Funcionário de fábrica de salgados em Londrina é investigado por desviar R$ 4,5 milhões
Um funcionário de uma empresa localizada em Londrina, no norte do Paraná, está sendo investigado pela Polícia Civil por suspeita de desviar aproximadamente R$ 4,5 milhões dos cofres da companhia. O esquema fraudulento envolveu o uso de cadastros de microempreendedores individuais (MEIs) de amigos para emitir notas fiscais falsas, conforme revelado pelas autoridades policiais.

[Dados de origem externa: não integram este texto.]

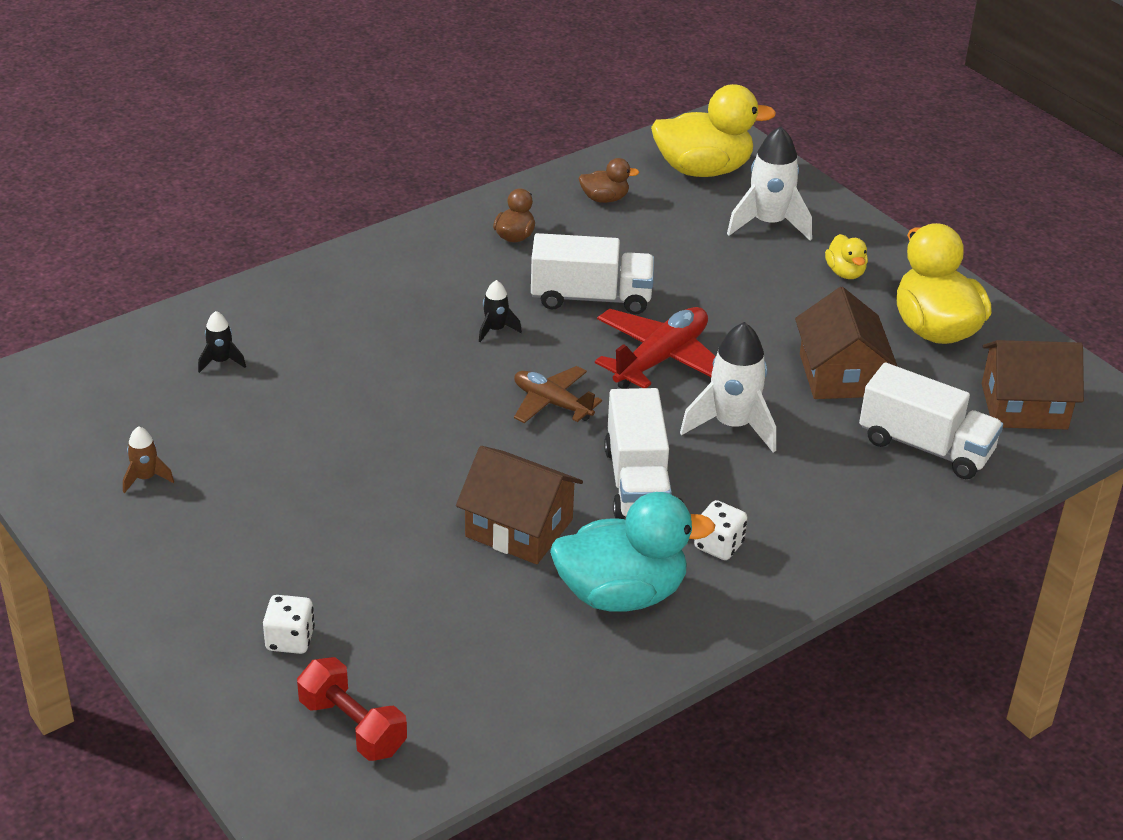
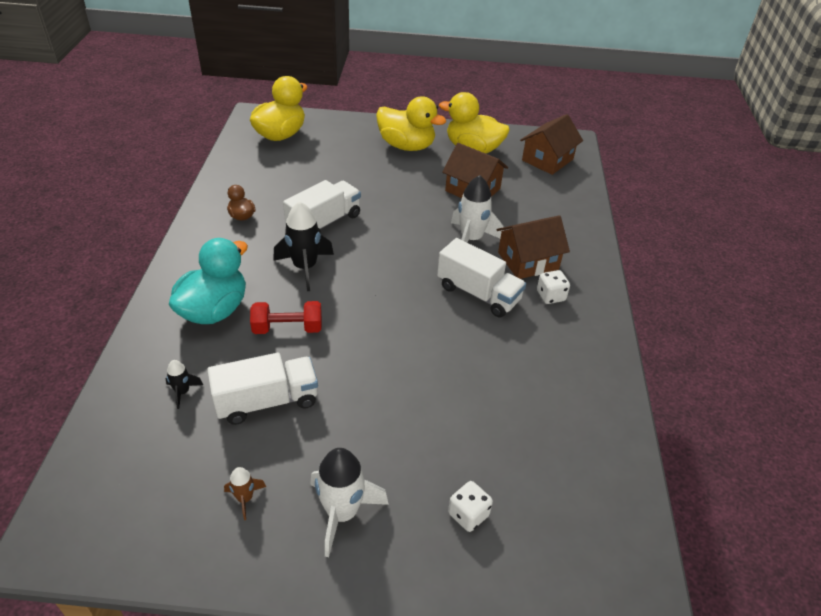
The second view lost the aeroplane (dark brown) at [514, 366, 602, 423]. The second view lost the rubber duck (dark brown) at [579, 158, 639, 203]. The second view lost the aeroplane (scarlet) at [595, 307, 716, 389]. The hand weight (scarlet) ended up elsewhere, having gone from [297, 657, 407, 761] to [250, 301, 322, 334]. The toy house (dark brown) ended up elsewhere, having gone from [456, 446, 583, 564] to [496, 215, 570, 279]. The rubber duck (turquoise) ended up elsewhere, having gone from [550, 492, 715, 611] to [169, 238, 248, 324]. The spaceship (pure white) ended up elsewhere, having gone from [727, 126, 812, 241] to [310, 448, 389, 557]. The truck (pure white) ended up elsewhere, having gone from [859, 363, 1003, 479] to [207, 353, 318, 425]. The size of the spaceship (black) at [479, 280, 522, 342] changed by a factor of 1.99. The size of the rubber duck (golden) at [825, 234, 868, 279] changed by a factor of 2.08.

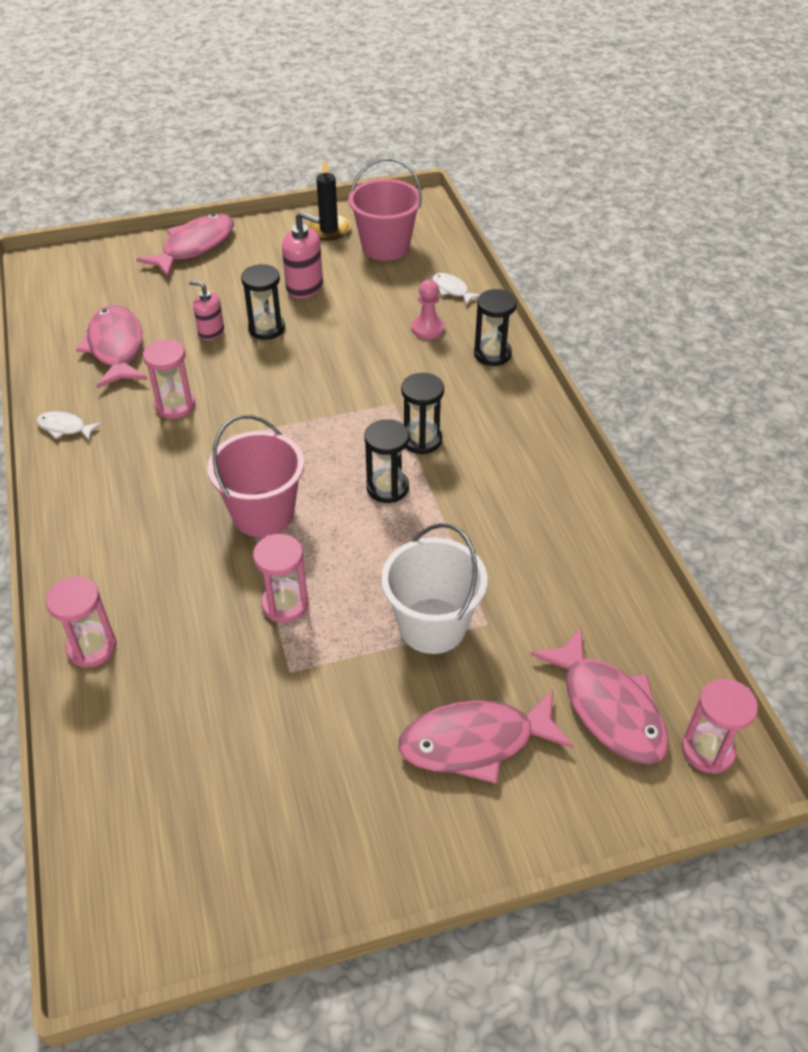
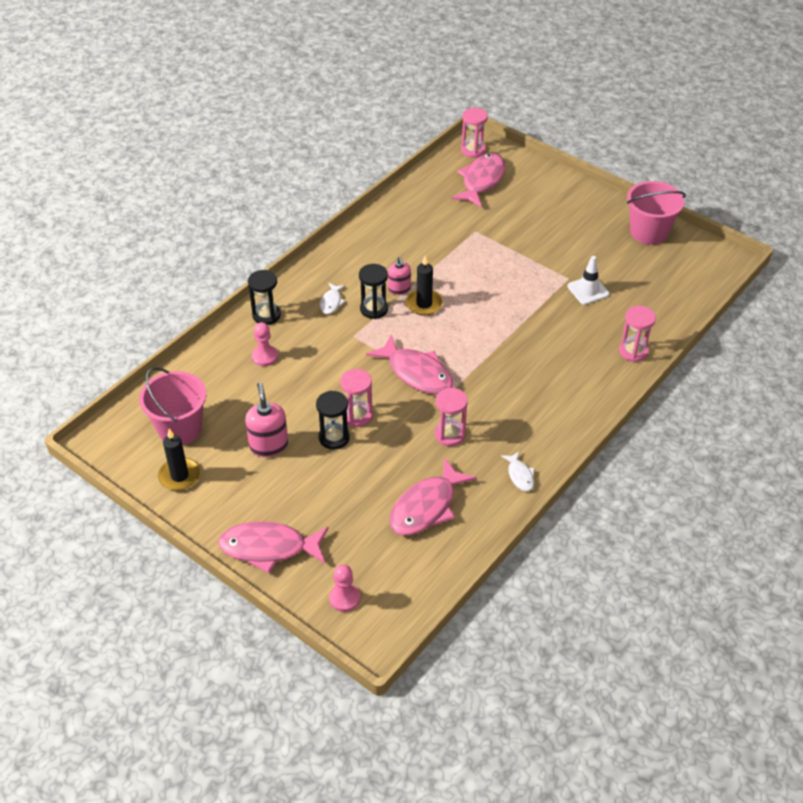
The second view lost the bucket (pure white) at [381, 523, 487, 654]. The second view gained the pawn (rose-pink) at [329, 564, 360, 612]. The second view gained the safety cone (pure white) at [568, 256, 609, 305]. The soap pump (rose-pink) ended up elsewhere, having gone from [189, 280, 224, 340] to [388, 257, 411, 295]. The bucket (rose-pink) ended up elsewhere, having gone from [207, 415, 304, 537] to [627, 181, 686, 245]. The sand timer (rose-pink) ended up elsewhere, having gone from [253, 534, 309, 623] to [340, 369, 373, 427]. The fish (rose-pink) ended up elsewhere, having gone from [398, 690, 574, 784] to [366, 334, 453, 395]. The fish (pure white) ended up elsewhere, having gone from [432, 273, 480, 305] to [320, 283, 345, 314]. Where the sand timer (black) stood at [365, 419, 409, 503], the candle (black) came to stand at [406, 255, 443, 316].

Operação policial apreende documentos e carros de luxo
Nesta quinta-feira (5), a Polícia Civil deflagrou uma operação que resultou na apreensão de documentos e veículos, incluindo um carro avaliado em R$ 105 mil. No total, cinco pessoas são investigadas pelo crime de estelionato, embora a Justiça tenha rejeitado o pedido de prisão preventiva formulado pela polícia. Os nomes dos envolvidos não foram divulgados oficialmente.
O delegado Edgard Soriani, responsável pelo caso, explicou que a empresa vítima do desvio atua na produção de máquinas para fabricação de salgados. A fraude veio à tona no final de 2025, quando outro funcionário realizou uma análise das metas da empresa e identificou registros de compras incompatíveis com o ramo de atividade, como transações envolvendo cosméticos.
Esquema fraudulento envolveu empresas de fachada
Durante a investigação, a polícia descobriu que quatro empresas MEIs estavam recebendo valores estratosféricos por vendas de peças e produtos para a fábrica de salgados. No entanto, essas empresas atuavam em ramos distintos e não tinham relação com o segmento industrial da vítima. O delegado Soriani destacou a discrepância: "Só que eram empresas MEIs, e o ramo de atividade era distinto".
O funcionário investigado, que ocupava um cargo responsável pela realização de compras de peças, alegou que os donos das empresas entraram em contato com ele oferecendo produtos com desconto, mas afirmou não conhecê-los pessoalmente. A Polícia Civil, entretanto, apurou que todos os investigados se conhecem e costumam realizar viagens juntos, indicando uma possível articulação no esquema.
Dinheiro desviado foi destinado a imóveis e bens pessoais
De acordo com as investigações, o dinheiro desviado foi utilizado para a construção de imóveis particulares e para a aquisição de outros bens. O delegado Soriani detalhou o mecanismo do desvio: "O dinheiro iria para essas pessoas e depois retornava para a conta dele. Nós estamos ainda, agora, em fase de análise bancária".
A investigação também busca apurar a possível omissão ou conivência de outros funcionários da empresa. Soriani mencionou que havia empregados responsáveis por conferir as notas fiscais e armazenar os produtos no estoque, que podem ter negligenciado suas funções ou recebido vantagens para facilitar o esquema.
Investigações continuam para apurar extensão do desvio
A Polícia Civil continua as investigações para determinar se mais funcionários estão envolvidos no caso. A operação desta quinta-feira marca um avanço significativo, mas a análise bancária e a coleta de provas adicionais ainda estão em andamento. As autoridades reforçam o compromisso de esclarecer completamente as circunstâncias do desvio e responsabilizar todos os envolvidos.